Often bands are paid literally out of beer takings. “They’re basically saying: the more heavy drinkers attend your gig, the better you’ll get paid,” says Ray Ahn, bass player of another longstanding punk band, the Hard-Ons. “With that kind of a working model, it’s harder to organise all-ages shows. Where’s the money going to come from?”
The parliamentary inquiry underlines what a cautionary tale Sydney has become. Dave Faulkner said the city’s culture was dying. “When people come to Sydney they don’t just come to see the Opera House and the Harbour Bridge, they also go to have a night out and to see music – it’s what I do when I go to London or New York. But Sydney has been doing everything it can to destroy those places of entertainment and turn them into apartment buildings.”
In the late 1970s and early 1980s, hundreds of pubs and clubs throughout the city and suburbs kept artists busy, with major Australian bands such as Midnight Oil honing their live skills by playing upwards of 200 shows a year.
From the late 1980s to the early 1990s, Ahn says, the Hard-Ons would often play an all-ages show in the afternoon and another for over-18s in the evening. Now, they might have played one all-ages show in Australia in the last 10 years. When the band tour Europe or Japan, though, it’s a different story.
“A lot of the shows we do in Europe are in purpose-built halls that have the bar on the outside,” Ahn says. “Inside, there is no bar – it’s like a flat-ceilinged room with a massive PA and volunteers running around everywhere. So where are they getting the money from? They’re getting it from the city council.”
The environment in Germany was more easygoing, says Louis Forster, even when he was younger. “I spent a lot of time there growing up, and I could always get into venues – it was never a problem. Parents would bring their kids to shows, which was really fantastic.”
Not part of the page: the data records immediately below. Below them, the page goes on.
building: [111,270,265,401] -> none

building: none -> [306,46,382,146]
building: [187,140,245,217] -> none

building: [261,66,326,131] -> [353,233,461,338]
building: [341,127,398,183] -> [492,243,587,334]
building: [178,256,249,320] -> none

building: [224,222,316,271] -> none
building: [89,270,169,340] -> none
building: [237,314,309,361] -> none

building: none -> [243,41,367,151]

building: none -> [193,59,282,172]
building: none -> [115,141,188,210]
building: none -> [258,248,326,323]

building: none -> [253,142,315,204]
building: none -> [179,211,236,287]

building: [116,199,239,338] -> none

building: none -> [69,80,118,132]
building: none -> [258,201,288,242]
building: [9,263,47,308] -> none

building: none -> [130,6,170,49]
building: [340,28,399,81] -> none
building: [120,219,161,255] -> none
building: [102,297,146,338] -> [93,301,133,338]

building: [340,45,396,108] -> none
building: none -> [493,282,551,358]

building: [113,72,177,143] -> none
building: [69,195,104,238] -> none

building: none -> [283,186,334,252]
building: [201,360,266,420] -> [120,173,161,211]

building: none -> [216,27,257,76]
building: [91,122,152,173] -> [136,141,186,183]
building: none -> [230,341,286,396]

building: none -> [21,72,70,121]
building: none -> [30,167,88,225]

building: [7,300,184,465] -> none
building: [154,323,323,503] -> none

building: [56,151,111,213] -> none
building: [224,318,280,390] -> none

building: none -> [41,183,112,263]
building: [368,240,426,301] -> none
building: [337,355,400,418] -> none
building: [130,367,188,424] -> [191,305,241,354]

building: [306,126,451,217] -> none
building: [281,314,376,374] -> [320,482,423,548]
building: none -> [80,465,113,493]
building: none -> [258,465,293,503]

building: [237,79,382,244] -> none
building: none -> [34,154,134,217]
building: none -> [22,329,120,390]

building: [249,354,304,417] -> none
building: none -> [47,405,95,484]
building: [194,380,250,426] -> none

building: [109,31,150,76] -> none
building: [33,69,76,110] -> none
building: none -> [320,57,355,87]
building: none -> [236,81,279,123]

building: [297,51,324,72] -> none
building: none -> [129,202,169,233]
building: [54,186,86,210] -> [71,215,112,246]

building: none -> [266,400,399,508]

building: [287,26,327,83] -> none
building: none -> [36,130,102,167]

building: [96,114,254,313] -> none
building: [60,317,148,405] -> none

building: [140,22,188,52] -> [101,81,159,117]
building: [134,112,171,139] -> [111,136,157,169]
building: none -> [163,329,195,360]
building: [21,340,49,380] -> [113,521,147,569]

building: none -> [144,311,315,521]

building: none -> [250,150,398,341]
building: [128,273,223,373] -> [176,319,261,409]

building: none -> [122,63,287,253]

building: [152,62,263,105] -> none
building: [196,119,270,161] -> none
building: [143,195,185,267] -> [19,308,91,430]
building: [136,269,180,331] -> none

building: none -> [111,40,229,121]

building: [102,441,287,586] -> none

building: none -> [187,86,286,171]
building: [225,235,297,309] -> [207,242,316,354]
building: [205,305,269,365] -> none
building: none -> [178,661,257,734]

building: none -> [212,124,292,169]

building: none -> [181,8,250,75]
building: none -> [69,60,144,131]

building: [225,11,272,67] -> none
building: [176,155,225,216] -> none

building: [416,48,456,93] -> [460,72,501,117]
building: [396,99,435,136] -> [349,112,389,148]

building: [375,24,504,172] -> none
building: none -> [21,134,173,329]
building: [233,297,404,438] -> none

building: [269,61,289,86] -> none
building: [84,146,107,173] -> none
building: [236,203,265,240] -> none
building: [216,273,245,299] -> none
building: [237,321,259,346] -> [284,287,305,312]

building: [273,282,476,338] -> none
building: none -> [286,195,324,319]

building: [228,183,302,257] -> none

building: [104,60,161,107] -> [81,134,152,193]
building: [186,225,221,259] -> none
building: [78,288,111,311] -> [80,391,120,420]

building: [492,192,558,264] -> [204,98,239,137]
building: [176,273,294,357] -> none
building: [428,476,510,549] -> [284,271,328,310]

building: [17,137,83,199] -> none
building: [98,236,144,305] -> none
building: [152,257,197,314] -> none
In Australia, Melbourne actively promotes itself as the live-music capital, and with good reason. A Deloitte study in 2011 valued the sector’s economic contribution at over half a billion dollars, with small venues providing the bulk of revenue and employment. Though many venues have closed in recent years, the value of investing in the live-music sector at grassroots level has long been recognised.
The Push, a not-for-profit youth music organisation, has been operating in Victoria since 1986, providing a launch platform for countless bands. As well as all-ages shows, it puts on mentoring programmes and skills workshops.
Shaad D’Souza, a music journalist who used to coordinate all-ages events for the organisation, notes that it is a cultural investment as well as a financial one. “Lots of kids, when they grow up they’ll only really go to big festivals or big arena shows because that’s all they’ve had access to,” he says.
“Whereas if you’re investing in all-ages shows, they develop a relationship with venues, they develop a relationship with artists, and then they know: ‘I want to support my local scene.’ They want to go to smaller venues; they don’t just want to go to arena shows or festivals.”
At the end of the night, Alex Campbell’s band, Bad Bangers, will launch their EP. The band are in their 20s now. “But that’s kind of why we started this – because there weren’t many all-ages spaces when we were younger.”